UK census 'a historical treasure trove', MPs told
The census is an important historical record which helps chart change in British life, but has less value as a policy-making tool, MPs have been told.
Population expert Prof Heather Joshi told the Commons science committee it was "a treasure trove of evidence about the social fabric of Britain".
But statistician Prof Les Mayhew said the census was not up-to-date enough to be used to manage resources properly.
The census is carried out every 10 years, most recently this year.
There have been censuses in the UK since 1801 and the information recorded has increased over time.
The 2011 form included questions on jobs, education and ethnic background, as well as on the precise make-up of every household.
The project this year was expected to cost £482m - more than double that of the last census - and critics have suggested that bill is too high and the information obtained of limited use.
Prof Mayhew, of City University in London, told the committee: "We think you could count the population every year for about a tenth of the cost of the census."
He said he and a team had recently carried out a study of the six Olympic boroughs in east London and got very detailed results in just two months.
"There are changes of up to 20% per year in population so if you're measuring something that's 10 years old - and you can actually be using data that's 12 years old with the census because it takes a couple of years to publish - you could be way out," he told the MPs.
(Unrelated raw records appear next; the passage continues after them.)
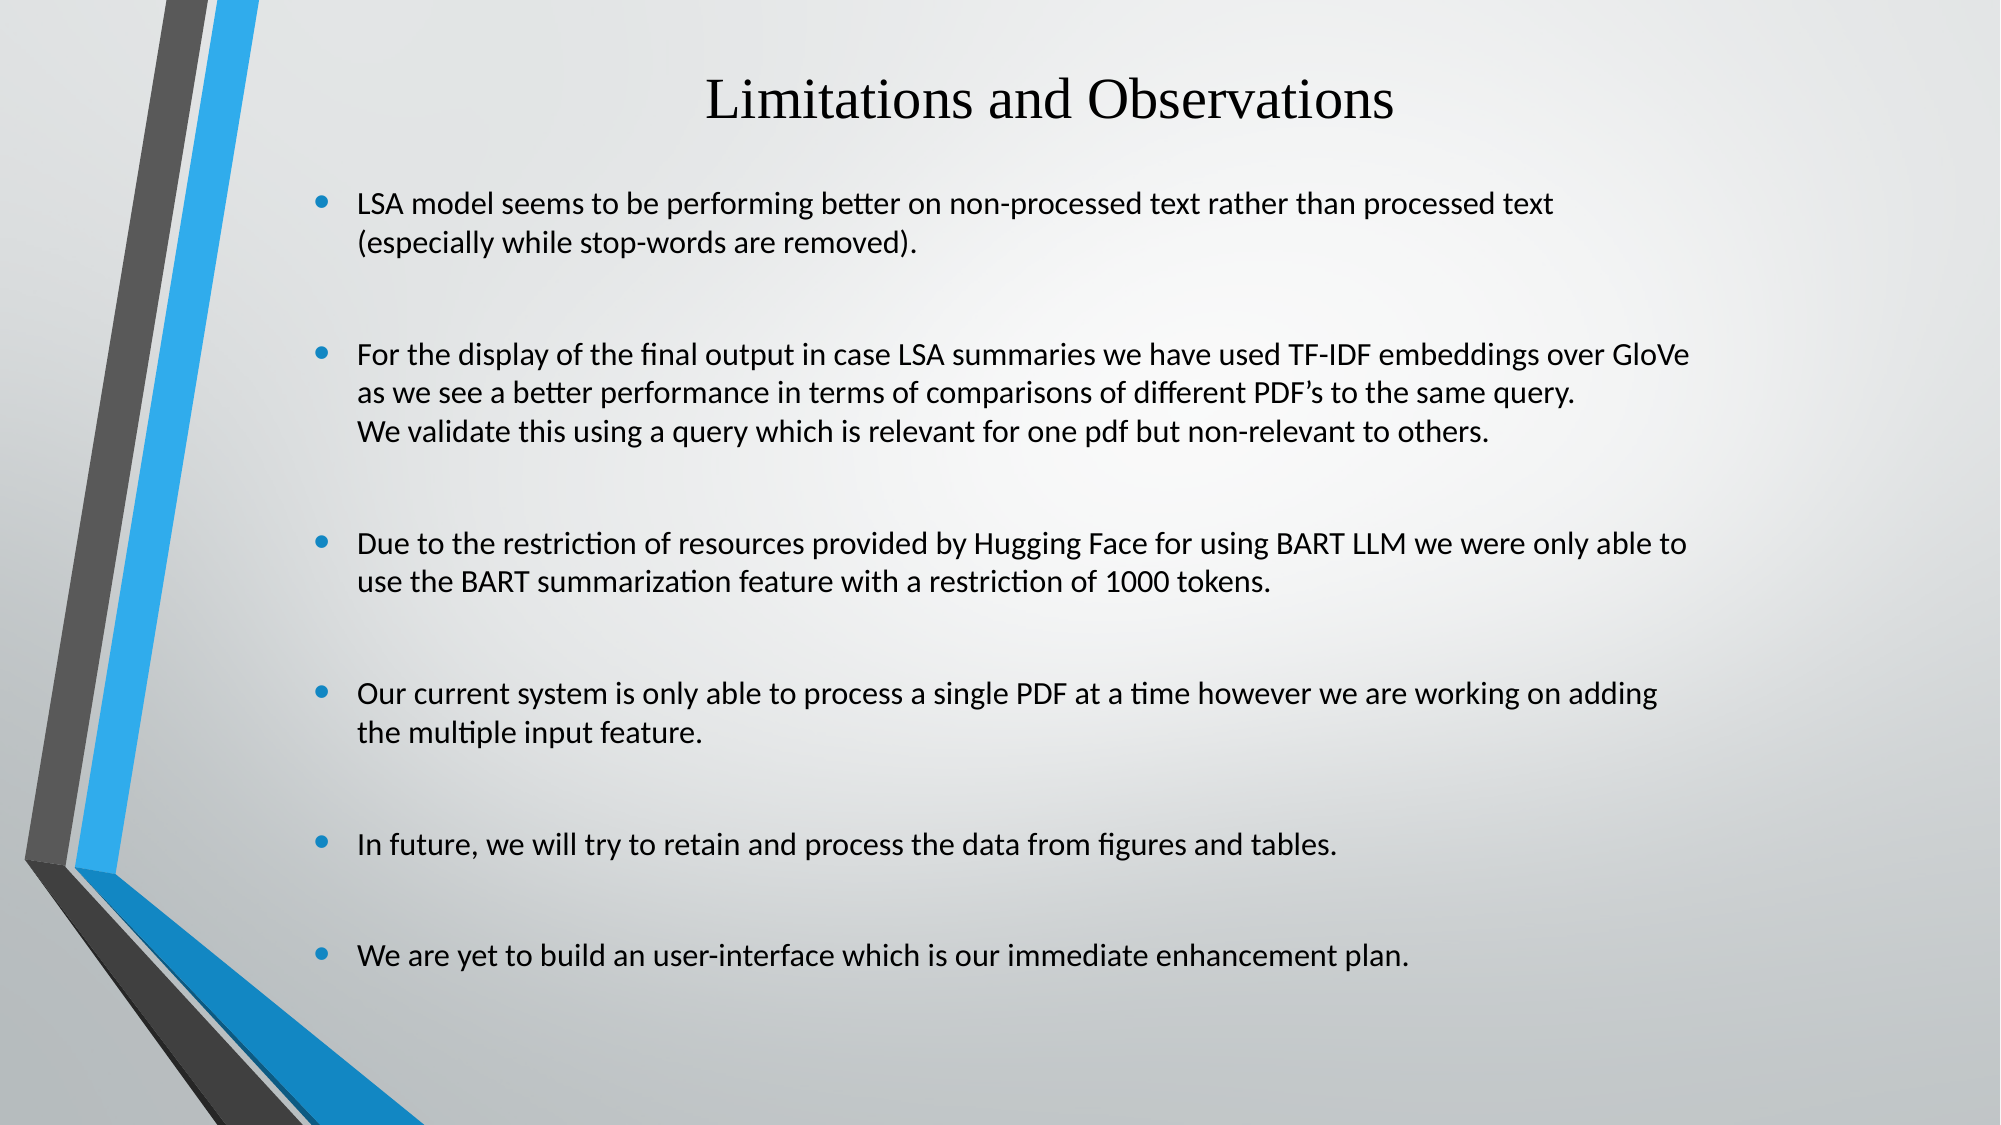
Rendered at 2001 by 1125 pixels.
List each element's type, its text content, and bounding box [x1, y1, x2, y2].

list LSA model seems to be performing better on non-processed text rather than processed text (especially while stop-words are removed). For the display of the final output in case LSA summaries we have used TF-IDF embeddings over GloVe as we see a better performance in terms of comparisons of different PDF’s to the same query. We validate this using a query which is relevant for one pdf but non-relevant to others. Due to the restriction of resources provided by Hugging Face for using BART LLM we were only able to use the BART summarization feature with a restriction of 1000 tokens. Our current system is only able to process a single PDF at a time however we are working on adding the multiple input feature. In future, we will try to retain and process the data from figures and tables. We are yet to build an user-interface which is our immediate enhancement plan. [298, 174, 1714, 986]
title Limitations and Observations [387, 42, 1714, 148]
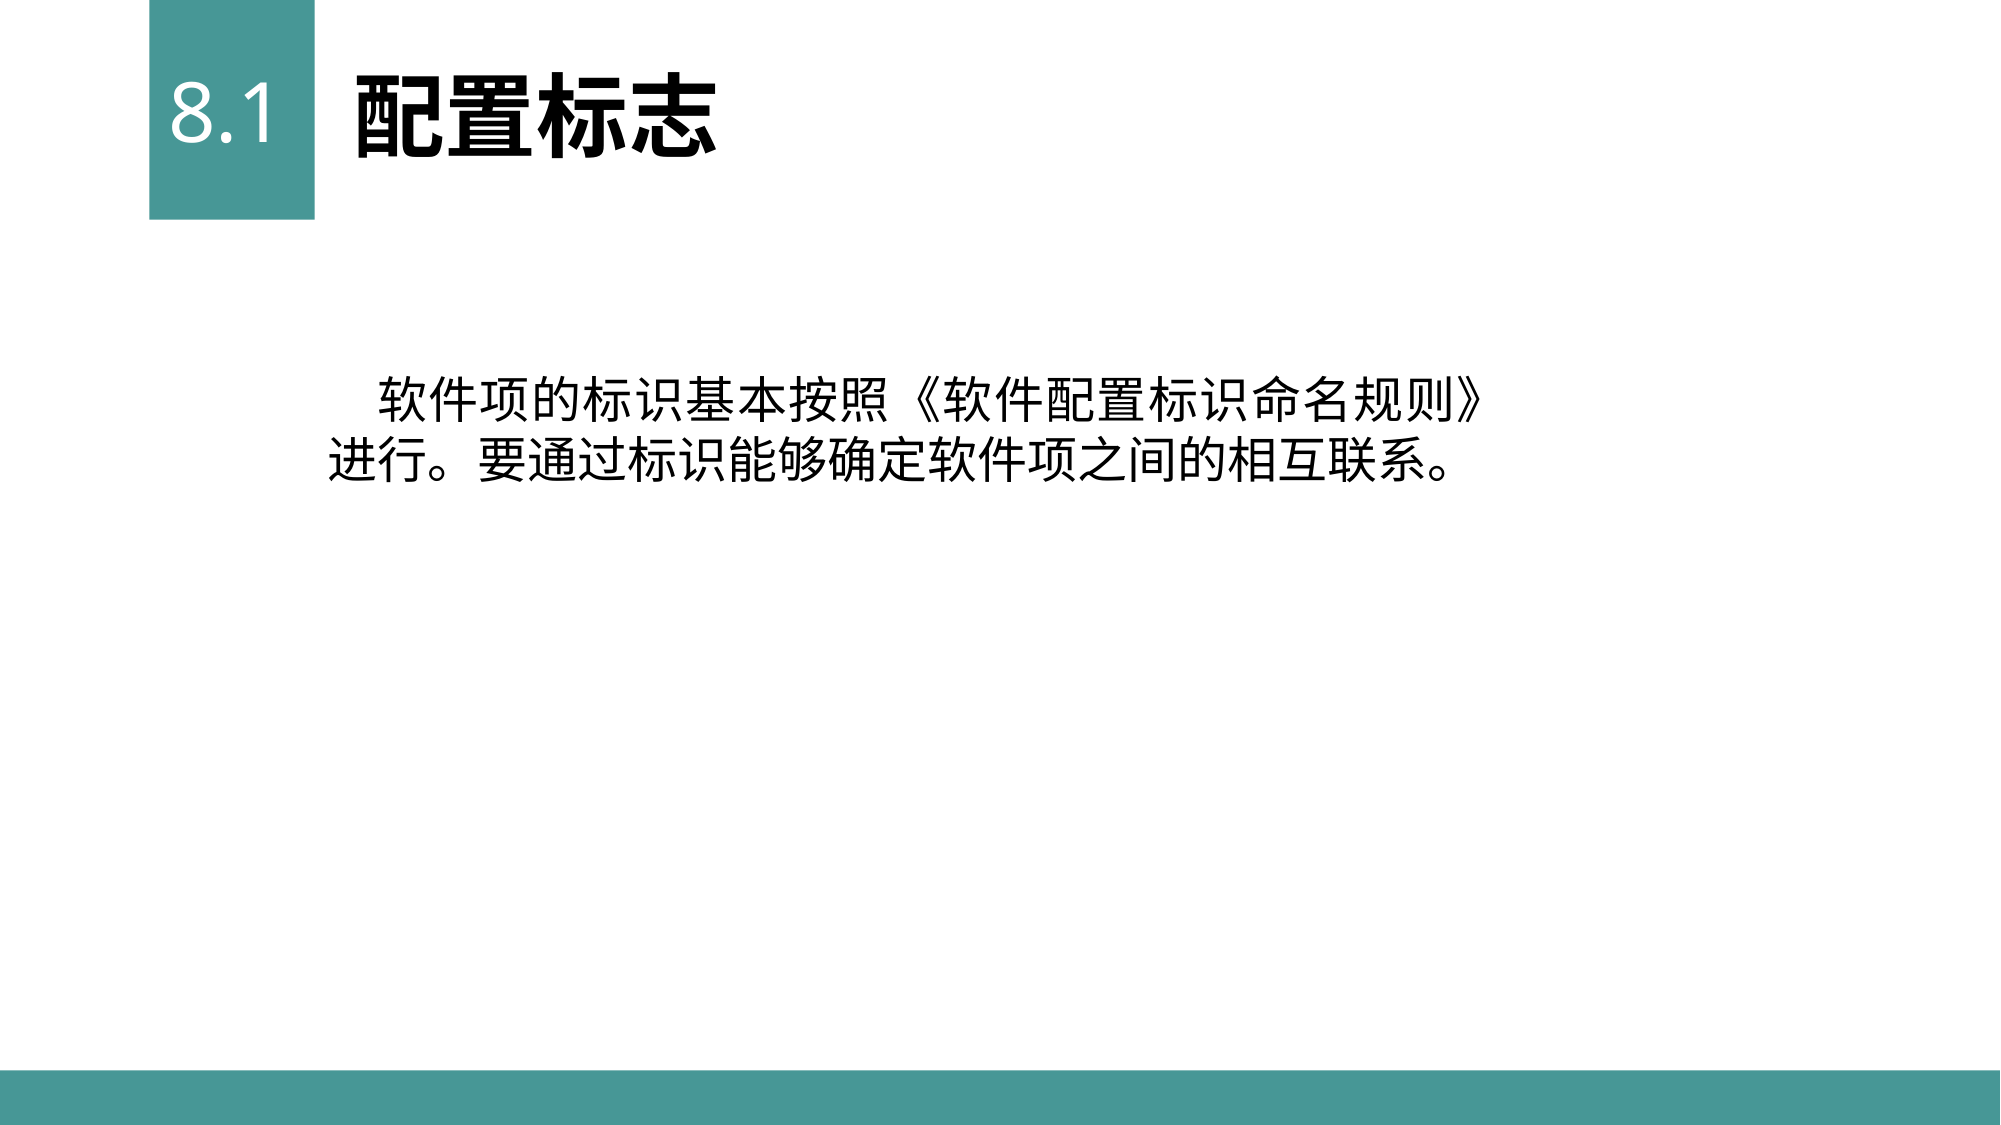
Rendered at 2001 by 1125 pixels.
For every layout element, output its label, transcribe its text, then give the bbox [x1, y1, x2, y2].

text_box 配置标志 [338, 51, 1378, 177]
text_box 软件项的标识基本按照《软件配置标识命名规则》进行。要通过标识能够确定软件项之间的相互联系。 [312, 361, 1522, 497]
text_box [0, 1070, 2000, 1125]
text_box 8.1 [144, 51, 310, 167]
text_box [149, 0, 315, 220]
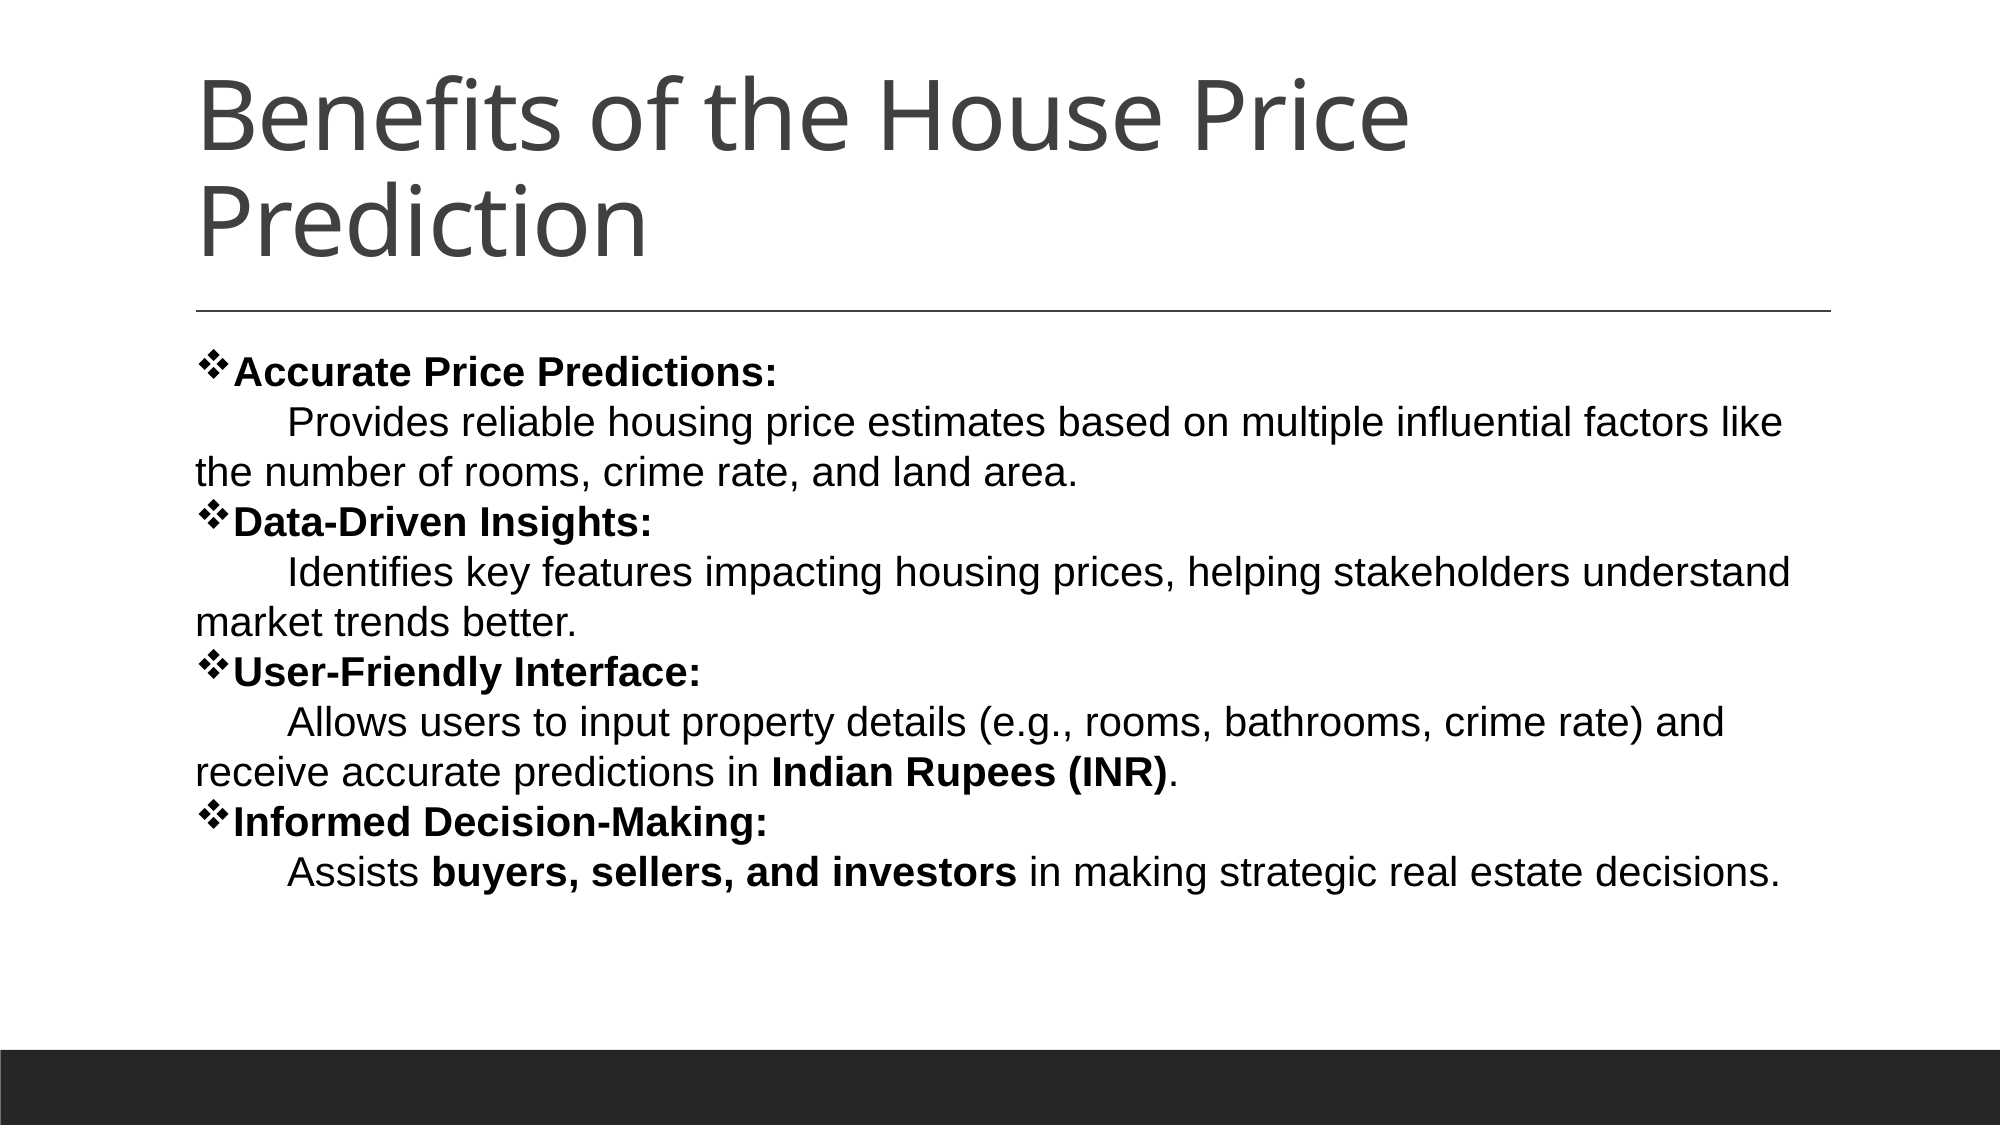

"You could be misdirecting resources... for the management of local resources, localism, unmet need, creation of health and wellbeing boards, much better data - population intelligence - is essential."
Prof Mayhew said much of the data gathered by the census was already available in other administrative sources.
Where there were gaps, for example, the census question on religious beliefs, he said small targeted surveys could be used to supplement.
He added that without the census there would be "a huge period of innovation within the research community" as they looked for new methods of data collection.
But Prof Joshi, president of the Society for Lifecourse and Longitudinal Studies, said the end of the census would prompt much dismay among historians.
"The census tells you who's living with whom... it tells you about unusual combinations of people living together, like husbands and wives who are more than 20 years apart... it is something that's interesting from a research point of view and also a policy point of view," she said.
She acknowledged that for up-to-the minute understanding of specific areas it was not the ideal tool, but said: "For understanding less local issues like trends in the labour force, or trends in the family, or projecting what the birth rate will be, the census is a complete treasure trove of evidence about the social fabric on which lots of other data sources build.
"It has laid down this fantastic document of how Britain has changed over more than a century - to know where you are in the picture of long term change should be important to policy makers as well as social scientists."
Prof Joshi was backed up by Prof David Blane, deputy director of the Economic and Social Research Council's International Centre for Lifecourse Studies.
Without the census, he said, the Office for National Statistics' longitudinal study, which allows researchers to follow specific individuals over the course of decades, would cease to exist.
"It's a unique data set," he said. "It takes Britain from the end of the post-war settlement in 1971, through deindustrialisation in 1981, through the feminisation of the work force in 1991, to globalisation in 2001.
"You can look at these large scale social processes and their impact on individual lives."